NO. XIII.-MARCH, 1837.

ART. I. TOTAL AND NATIVE DEPRAVITY.

By REV. ALEXANDER W. MCCLURE, Malden, Mass.

It is devoutly to be wished that the gracious providence of God would raise up a competent historian of the controversy respecting depravity and grace. He might, possibly, do more than any other man has done, to settle this longagitated dispute. He might show that for centuries the Church had no occasion for it: that it is now no easier of adjustment than when it commenced: that beyond certain limits, it cannot be carried with any prospect of a peaceful termination; and that the conclusion of it can only be effected by replacing the contested subjects in the simple position which they hold in the word of God, and leaving them there to exercise their own unqualified influence.

We should look in vain for a systematic exhibition of these subjects in the Old Testament. From Genesis to Malachi, no trace of any controversy respecting them can be found.

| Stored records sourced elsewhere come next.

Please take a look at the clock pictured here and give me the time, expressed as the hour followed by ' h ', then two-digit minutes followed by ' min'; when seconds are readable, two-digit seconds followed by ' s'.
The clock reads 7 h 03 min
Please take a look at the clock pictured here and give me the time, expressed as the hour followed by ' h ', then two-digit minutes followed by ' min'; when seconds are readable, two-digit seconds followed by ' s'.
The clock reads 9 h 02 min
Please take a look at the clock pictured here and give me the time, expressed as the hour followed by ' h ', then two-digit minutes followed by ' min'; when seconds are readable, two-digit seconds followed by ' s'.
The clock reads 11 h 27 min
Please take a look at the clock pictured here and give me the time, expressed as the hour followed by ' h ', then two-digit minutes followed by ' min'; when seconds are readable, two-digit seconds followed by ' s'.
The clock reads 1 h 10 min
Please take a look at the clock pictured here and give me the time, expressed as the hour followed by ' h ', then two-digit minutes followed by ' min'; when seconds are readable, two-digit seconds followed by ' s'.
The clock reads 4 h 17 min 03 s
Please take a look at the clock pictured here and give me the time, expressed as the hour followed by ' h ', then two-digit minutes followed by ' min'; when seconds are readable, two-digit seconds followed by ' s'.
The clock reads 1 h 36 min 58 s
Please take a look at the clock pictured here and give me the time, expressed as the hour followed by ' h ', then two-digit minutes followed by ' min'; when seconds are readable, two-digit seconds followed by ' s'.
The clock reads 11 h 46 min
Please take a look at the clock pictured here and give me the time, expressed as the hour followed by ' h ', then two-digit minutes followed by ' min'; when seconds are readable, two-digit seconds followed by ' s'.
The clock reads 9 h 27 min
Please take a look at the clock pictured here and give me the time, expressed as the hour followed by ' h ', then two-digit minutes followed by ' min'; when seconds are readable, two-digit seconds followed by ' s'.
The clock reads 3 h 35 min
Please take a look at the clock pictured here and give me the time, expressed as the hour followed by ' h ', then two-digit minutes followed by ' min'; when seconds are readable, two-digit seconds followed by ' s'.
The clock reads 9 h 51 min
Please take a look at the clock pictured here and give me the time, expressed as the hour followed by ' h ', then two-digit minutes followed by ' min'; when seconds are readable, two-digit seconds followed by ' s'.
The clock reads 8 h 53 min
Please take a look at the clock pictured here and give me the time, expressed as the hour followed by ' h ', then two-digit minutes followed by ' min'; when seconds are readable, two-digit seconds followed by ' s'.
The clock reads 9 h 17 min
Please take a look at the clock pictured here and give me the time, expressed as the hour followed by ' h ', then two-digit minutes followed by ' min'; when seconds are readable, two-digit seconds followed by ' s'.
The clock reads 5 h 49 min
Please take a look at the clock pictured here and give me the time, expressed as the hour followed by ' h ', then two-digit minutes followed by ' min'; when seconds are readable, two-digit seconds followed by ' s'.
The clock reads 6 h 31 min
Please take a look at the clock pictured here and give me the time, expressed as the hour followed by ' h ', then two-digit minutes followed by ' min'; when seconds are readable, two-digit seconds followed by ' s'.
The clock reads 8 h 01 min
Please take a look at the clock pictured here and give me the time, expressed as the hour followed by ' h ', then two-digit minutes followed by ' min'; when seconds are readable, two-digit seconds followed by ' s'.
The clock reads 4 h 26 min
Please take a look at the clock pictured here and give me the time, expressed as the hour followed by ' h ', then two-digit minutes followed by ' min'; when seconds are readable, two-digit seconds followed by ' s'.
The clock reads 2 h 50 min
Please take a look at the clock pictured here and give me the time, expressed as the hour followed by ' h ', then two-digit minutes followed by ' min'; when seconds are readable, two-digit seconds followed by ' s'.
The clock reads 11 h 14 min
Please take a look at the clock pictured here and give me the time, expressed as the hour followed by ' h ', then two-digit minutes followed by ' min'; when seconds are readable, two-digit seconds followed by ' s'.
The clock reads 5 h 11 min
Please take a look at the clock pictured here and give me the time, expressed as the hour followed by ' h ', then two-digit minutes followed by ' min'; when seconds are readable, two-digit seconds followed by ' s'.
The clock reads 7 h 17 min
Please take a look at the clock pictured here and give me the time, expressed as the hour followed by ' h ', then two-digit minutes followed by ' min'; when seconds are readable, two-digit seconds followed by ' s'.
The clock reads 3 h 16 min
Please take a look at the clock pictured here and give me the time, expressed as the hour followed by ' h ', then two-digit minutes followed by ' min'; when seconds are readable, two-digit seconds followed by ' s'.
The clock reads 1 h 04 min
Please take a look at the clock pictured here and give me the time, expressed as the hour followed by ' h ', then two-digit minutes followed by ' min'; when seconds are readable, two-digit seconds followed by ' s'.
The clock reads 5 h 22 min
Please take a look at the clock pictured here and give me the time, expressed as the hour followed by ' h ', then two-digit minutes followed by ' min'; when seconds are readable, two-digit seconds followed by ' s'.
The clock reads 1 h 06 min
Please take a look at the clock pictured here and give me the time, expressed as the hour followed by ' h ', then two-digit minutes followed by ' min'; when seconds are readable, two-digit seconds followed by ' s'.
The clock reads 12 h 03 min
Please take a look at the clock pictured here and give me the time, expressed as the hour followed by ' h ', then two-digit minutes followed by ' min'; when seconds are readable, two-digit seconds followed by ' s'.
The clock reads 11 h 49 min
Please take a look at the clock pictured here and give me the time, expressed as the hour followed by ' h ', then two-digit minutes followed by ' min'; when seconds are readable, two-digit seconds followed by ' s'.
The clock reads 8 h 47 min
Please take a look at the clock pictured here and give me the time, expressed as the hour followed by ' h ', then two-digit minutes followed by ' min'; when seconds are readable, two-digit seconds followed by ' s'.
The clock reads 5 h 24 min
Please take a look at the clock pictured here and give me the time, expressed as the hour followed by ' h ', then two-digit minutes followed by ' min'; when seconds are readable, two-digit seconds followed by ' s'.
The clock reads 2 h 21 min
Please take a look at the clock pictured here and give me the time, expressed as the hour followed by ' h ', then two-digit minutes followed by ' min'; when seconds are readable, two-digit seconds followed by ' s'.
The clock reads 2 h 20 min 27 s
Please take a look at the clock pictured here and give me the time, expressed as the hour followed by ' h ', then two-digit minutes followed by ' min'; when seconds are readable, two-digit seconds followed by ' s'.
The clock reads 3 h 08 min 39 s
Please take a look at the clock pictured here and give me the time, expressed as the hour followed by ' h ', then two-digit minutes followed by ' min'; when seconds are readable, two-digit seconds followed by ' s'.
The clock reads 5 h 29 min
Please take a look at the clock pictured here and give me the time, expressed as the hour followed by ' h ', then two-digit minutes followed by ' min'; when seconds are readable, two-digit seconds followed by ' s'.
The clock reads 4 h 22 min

In the Gospels, we find our Saviour strenuously opposing the false and sensual views of the Jewish doctors and people respecting morality, worship, the nature of the Messiah's kingdom, the mode of acceptance with God, and similar topics: but we do not learn that he was led by the heretical or speculative turn of his hearers' minds to dispute about original sin, or depravity, or grace. These subjects, wherever introduced in his discourses, occur incidentally, or come in by way of inference, or are simply asserted as "by authority," and then illustrated. If he enter into any argument respecting them, it is not in such a way as to suggest that they were, at that time, controverted doctrines. How could they have been so, when even the doctrine of regeneration, though clearly advanced in the Hebrew VOL. IV. (RECAP)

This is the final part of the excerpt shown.